On March 23,1944, a column of Nazi SS troops was ambushed by Italian partisans on Via Rasella. A bomb planted in a trash can exploded, instantly killing 28 SS policemen. The next day, Nazi forces retaliated by killing 335 Italians at the Ardeatine caves. The hardware store I frequent is a few steps from Via Rasella. When you stand there, you can see a few things… why it was chosen for an ambush, as well as pock marks on some of the buildings that perhaps are remnants of that bloody day.
Fosse Ardeatine Memorial
The Fosse Ardeatine massacre was a mass killing of Roman citizens, political prisoners, and Jews, carried out in Rome on March 24, 1944 by German troops in reprisal for the partisan attack on Via Rasella. The cave where the massacre took place is now a memorial. The massacre, was ordered by Hitler. In total, 335 people, some as young as 15, were executed — ten Italians for every Nazi killed in the Via Rasella attack.

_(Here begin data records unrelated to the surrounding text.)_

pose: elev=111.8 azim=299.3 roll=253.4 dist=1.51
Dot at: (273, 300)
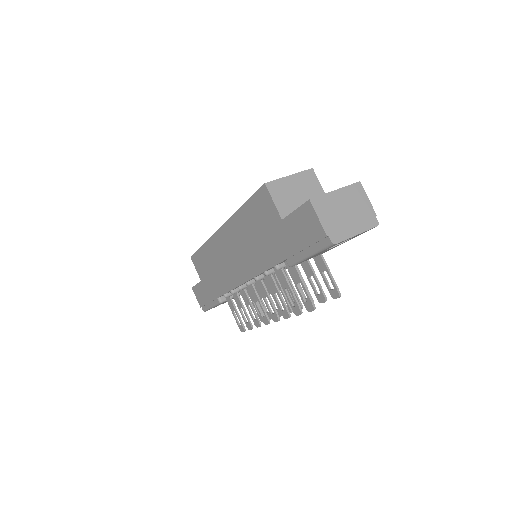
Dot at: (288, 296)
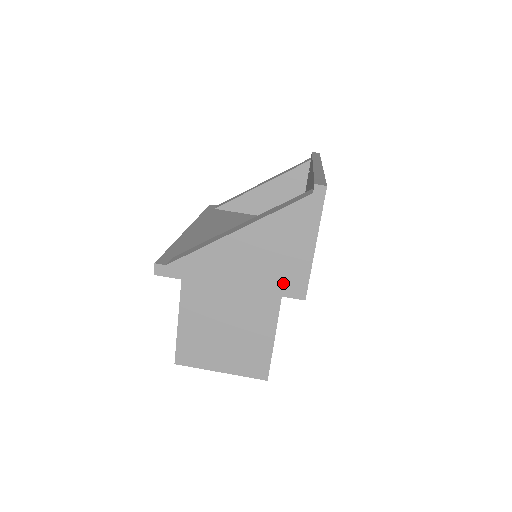
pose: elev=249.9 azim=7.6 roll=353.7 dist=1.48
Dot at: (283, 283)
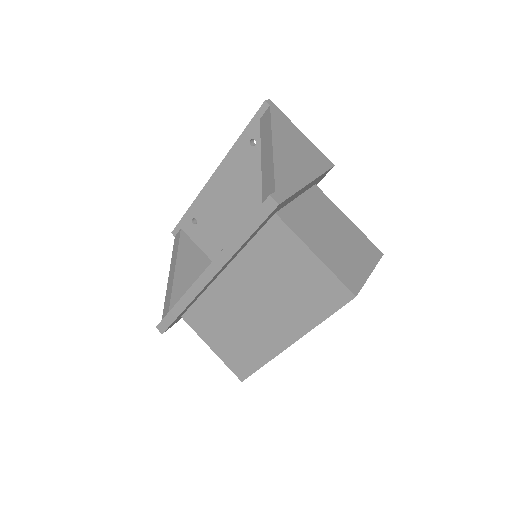
Dot at: (319, 162)
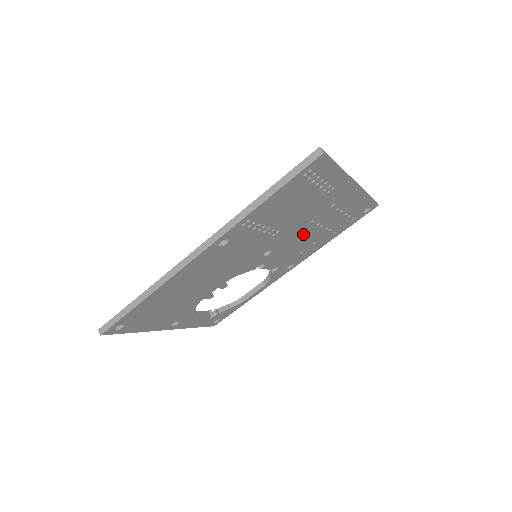
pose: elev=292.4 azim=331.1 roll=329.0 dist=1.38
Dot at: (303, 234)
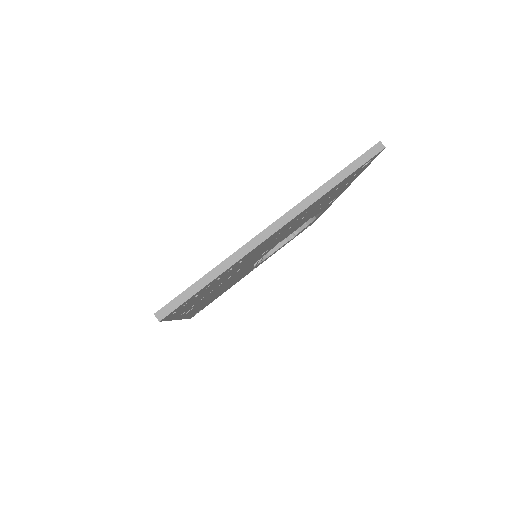
Dot at: (286, 232)
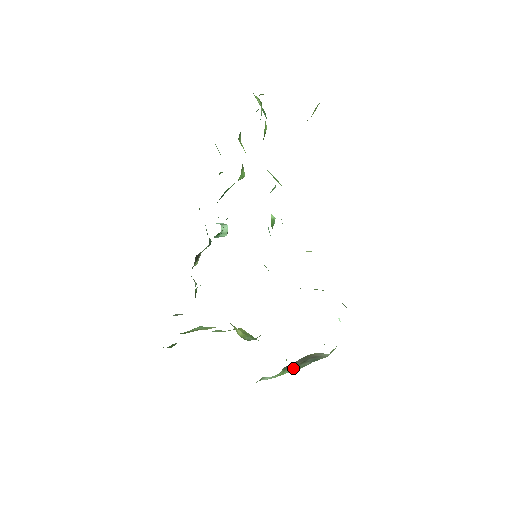
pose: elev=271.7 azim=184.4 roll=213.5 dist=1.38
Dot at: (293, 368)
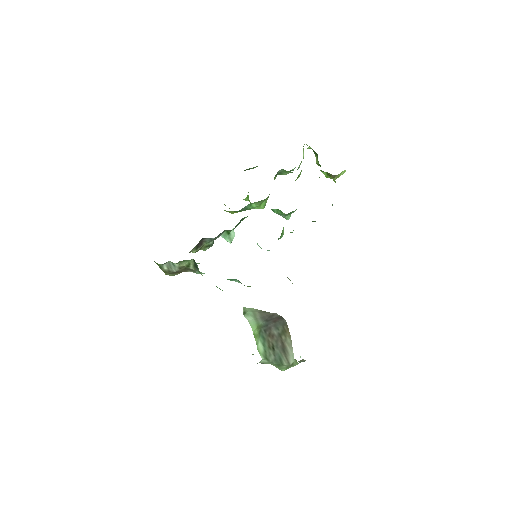
Dot at: (262, 346)
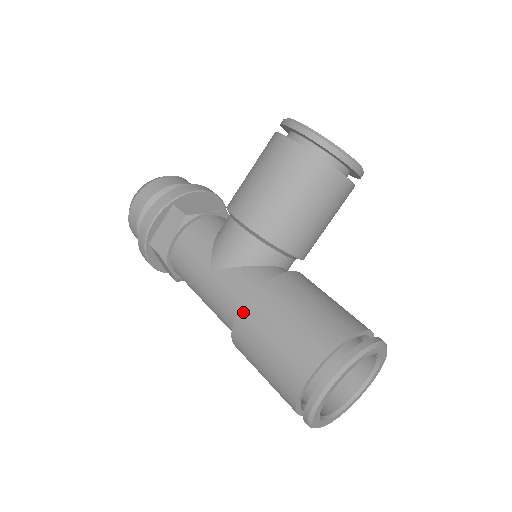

A memorial service is held every year on the anniversary of the massacre. Our visit to this place, with our friend Massimo, was incredibly moving.
The San Lorenzo Neighborhood
The San Lorenzo district suffered significant damage –- and loss of life –- due to American bombing on July 19, 1943, which targeted a freight yard and steel factory in the area. The basilica of San Lorenzo fuori le Mura was hit. The area was bombed again on August 13, 1943. The basilica was painstakingly rebuilt after the war.
The Rome War Cemetery
Located near the Pyramid of Caius Cestius, the Rome War Cemetery contains the graves of 426 Commonwealth soldiers from WWII. The cemetery houses the remains of soldiers who died in Rome and the surrounding area, as well as some soldiers who died as prisoners of war in Rome. This is free to enter and remarkably well kept.
The Old Jewish Ghetto
On October 16, 1942, Nazis raided the old Jewish Ghetto. Trucks pulled up before the ancient Portico d’Ottavia, and Nazis rounded up approximately 1,000 Roman Jews and deported them to concentration camps. Only 16 survived. A plaque on one of the buildings near the Portico d’Ottavia reads, “On October 16, 1943, here began the merciless rout of the Jews. The few who escaped murder and many others, in solidarity, pray for love and peace from mankind and pardon and hope from God.”
The Jewish Museum
This fascinating museum details the history of Roman Jews… both the good, and the bad. Admission includes a guided visit to the Great Synagogue, which is just next door.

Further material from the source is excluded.